One of the most interesting post-westerns at the moment is Ripper Street, a joint production of BBC One and BBC America. Ripper Street is particularly interesting to consider as a western in large part because its setting comes nowhere near the American West (or America). A collaborative British/American production, Ripper Street fashions a deliberately British/American hybrid drama by setting the drama in nineteenth-century Whitechapel. The Jack the Ripper murders are in the recent past, but their effects are felt throughout the series. But it’s not Jack the Ripper, really, that dominates the series—it’s the setting of Whitechapel presented as a kind of frontier town. One character describes the East End of London as Frederick Jackson Turner did the frontier, as a “safety valve” destination for civilized London’s excess population: in this case, the immigrants, homeless, criminals, prostitutes, and addicts.

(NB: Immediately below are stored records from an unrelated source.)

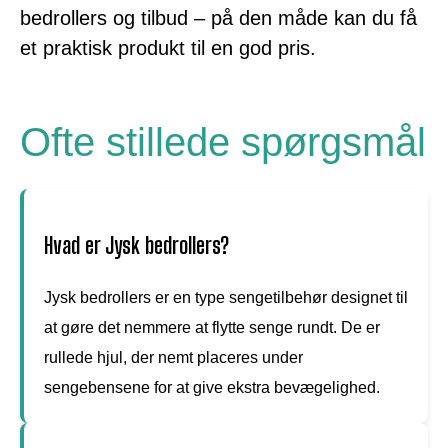
bedrollers og tilbud – på den måde kan du få
et praktisk produkt til en god pris.
Ofte stillede spørgsmål
Hvad er Jysk bedrollers?
Jysk bedrollers er en type sengetilbehør designet til
at gøre det nemmere at flytte senge rundt. De er
rullede hjul, der nemt placeres under
sengebensene for at give ekstra bevægelighed.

With plenty of mud, blood, and violence, Ripper Street combines the sensibilities of the series Deadwood with those of the British costume drama. With its focus on a police station in 1889, with its central character Detective Inspector Reid, played by Matthew McFadden, and its fascination with the early days of the medical post-mortem, you might think of Ripper Street as combining Deadwood, Downton Abbey, and C. S. I. And for those of us who miss the creative cursing of Deadwood, it’s quite a thrill to hear one Ripper Street character call another “A low murdering false son of a bitch cocksucker.” The allusions to Deadwood are quite clear and deliberate.

The television post-western  signals its genre roots through visual signs and other allusions to western conventions (e.g. Raylan’s hat in Justified). Ripper Street’s most obvious western allusion is the character Homer Jackson (American actor Adam Rothenberg), an American in London, who is the Al Swearingen of the series, operating a brothel with his wife and partner Susan. As we discover, not only does Jackson have medical skills, which he employs as a kind of freelance coroner, but he is a former Pinkerton agent—a staple character type of the dime novel western.

In the most clearly western episode of the series, “A Man of My Company,” a group of Pinkertons arrive in London as bodyguards for a wealthy American investor. In the group is Frank Goodnight, who has a grudge with Jackson. The Americans do what Americans do in British drama: bring crateloads of guns with them, ignore the rule of law, beat up women, torture journalists, and engage in kidnapping, murder, and general brutality. The climax of the episode is a showdown in the center of a city street between Jackson and Goodnight. As is typical of the hybridization of the series, the gunfight plays out in ways that suggest both a European-style duel and a western showdown.

Given the popularity of the western in the golden age of television, almost all television programming in America since the 1970s is in a sense post-western. What is unique about the contemporary shows that I categorize as post-western is that they very clearly, even obviously, draw our attention to their roots in the genre western.

Season Two of Ripper Street is currently airing on BBC One and is scheduled to air on BBC America in 2014. The first season of Ripper Street is currently available on DVD for American audiences.